Perhaps it’s the “snitches” label that some fear. For those who spoke to The Times on the condition of anonymity or the promise that their name be changed to protect their privacy, it was a matter of safety.

An elderly man sitting on the front stoop outside his unit said he understands.

“Never know if they’ll come after you next,” he said.

One woman, who said she has young children, heard the gunshots that night and the chatter about it afterward.

“It came from right over there,” she said, pointing at a separate complex a few hundred yards away. “We talked about it, but nobody knows nothing.”

It’s a sound common enough in this neighborhood to make it unmistakable, but still unusual enough to remain unexpected as the hour approached midnight.

These particular gunshots reminded many of those who spoke with The Times about the death last June of Phillip Ronald Smith.

The well-liked Gainesville native who was once drafted by the Los Angeles Dodgers baseball club was found unresponsive late at night along Atlanta Street. No one has been charged in the homicide.
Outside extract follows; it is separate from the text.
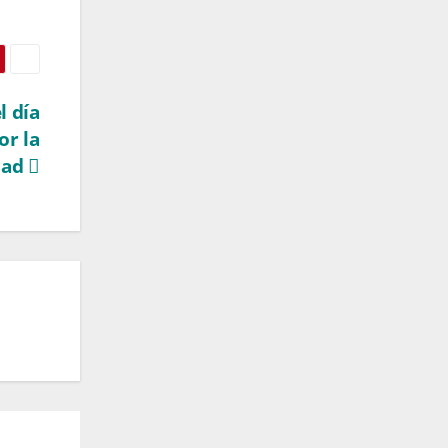
l día
or la
dad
Police officials said they want residents to know there are ways to speak out while protecting their identity.

“It is vital for the overall safety and well-being of the community to have close, constant communication,” Gainesville Police Chief Carol Martin said. “Just as it takes a village to raise a child, it takes a village to protect one another.”

A tip line at 770-533-5873 is key for police to investigate complaints while ensuring anonymity, and social media has been a vital new tool to reach citizens, Martin said.

For Sowell, the gunshots that night are a reminder and a blessing.

“Praying and waiting on a safer place to raise my kids,” she said. “Thank God my kids were ... not hit by a stray bullet.”